Extract provided below:
This blend is about relationship and knowing how to allow the various capacities within you to take the lead. There are times to be analytical, to be totally intuitive, to be practical, to be child-like. These are all frequencies we can access when the time is right.

Holistic perception, perceiving or “seeing” from the logical and intuitive lenses is valuable power. With it we can make not just sensible decisions, but the optimal. By optimal I mean those decisions that create growth rather than maintenance of a status quo.

How do we develop this logic-creative relationship within?

Many ways. Here are a few:

Metaphysical: Crystals

Physical: Learn a craft

Mental: Meditation

Scenarios: Case Studies

Crystals: Described in detail on a documentary about gems, select crystals that radiate grounding frequencies, which correspond to the root chakra: red jasper, hematite and shungite offer various energies but all with a stabilizing frequency. It’s this stabilizing that empowers you remain practical in your thinking when you generate highly creative inspirations.

Learn a Craft: Build a model ship. Take up bookbinding. Play Sudoku. Practice completing crossword puzzles. Learn a new physical exercise. Each of these crafts/arts help you build an integration where you can access both logical and creative pathways, and keeps you grounded in your body. They require processes to learn yet are open for your unique interpretation to express.

Meditation: There are numerous ways to meditate, but here I refer specifically to the quiet type. Sitting down doing nothing but focusing on your breath and presence. Deep breathing from the lower abdomen (The Dan Tien or Hara) pressurizes the vagus nerve, which connects from the abdomen up into the frontal lobes (the seat of our wisdom, called the “Khenti” in Kemetic spiritual science). The Khenti activates (wakes up) with continued practice, endowing us with higher wisdom levels. And with wisdom, we come to understand more of our life experiences holistically. Logic and intuition combined.

Case Studies: These “cases” come from life experience. Pick a situation, anything, and practice seeing it from a holistic perspective. Example: Benefits and challenges of mobile technology;

Benefits – Way to remain in touch with people around the world. Faster business transactions. Access to information just about anywhere in the world.

Challenges – Provides a means for constant distraction. Internet addiction. Weakened reading stamina, to start an article and finish it. People compare their lives to others more often, resulting in lower self-esteem.

Solutions – Self-discipline. Create a regiment for personal mobile use. When to put the device away. Be wiling to say “No” to distractions. Only use the device when there’s a purpose. Develop a self-care practice.

If we knew that we were supposed to receive more from a purchase of something, that it was guaranteed to come with it, we would demand the full value for the price we paid. Similarly, we ought to demand greater access to our capacities and not allow them to remain dormant.
End of Extract provided.
Work to complete ▸ Summarize in two sentences the passage above about blending logic and intuition.
Dataset entries below:
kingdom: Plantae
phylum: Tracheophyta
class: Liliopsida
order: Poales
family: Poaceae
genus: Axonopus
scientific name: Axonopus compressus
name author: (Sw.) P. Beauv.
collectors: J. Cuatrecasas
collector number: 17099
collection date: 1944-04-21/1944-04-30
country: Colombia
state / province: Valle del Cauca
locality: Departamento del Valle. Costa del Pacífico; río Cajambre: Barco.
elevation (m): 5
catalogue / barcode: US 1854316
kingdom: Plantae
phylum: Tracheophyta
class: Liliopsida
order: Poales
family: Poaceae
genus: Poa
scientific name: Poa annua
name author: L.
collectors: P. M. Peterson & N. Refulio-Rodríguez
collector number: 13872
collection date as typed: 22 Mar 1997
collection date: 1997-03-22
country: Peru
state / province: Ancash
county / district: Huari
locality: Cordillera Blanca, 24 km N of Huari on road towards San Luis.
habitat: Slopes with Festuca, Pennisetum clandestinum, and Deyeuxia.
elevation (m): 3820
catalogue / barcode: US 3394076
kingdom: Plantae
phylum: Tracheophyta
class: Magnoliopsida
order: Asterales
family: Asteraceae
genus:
End of Dataset entries.
Solution to the problem ▸ Holistic perception draws on both logical and intuitive lenses and makes possible optimal decisions that create growth rather than maintain the status quo. Capacities such as analysis, intuition, practicality and child-likeness can each take the lead when the time is right, and the logic-creative relationship can be developed through grounding crystals, learning a craft, quiet meditation and case studies drawn from life experience.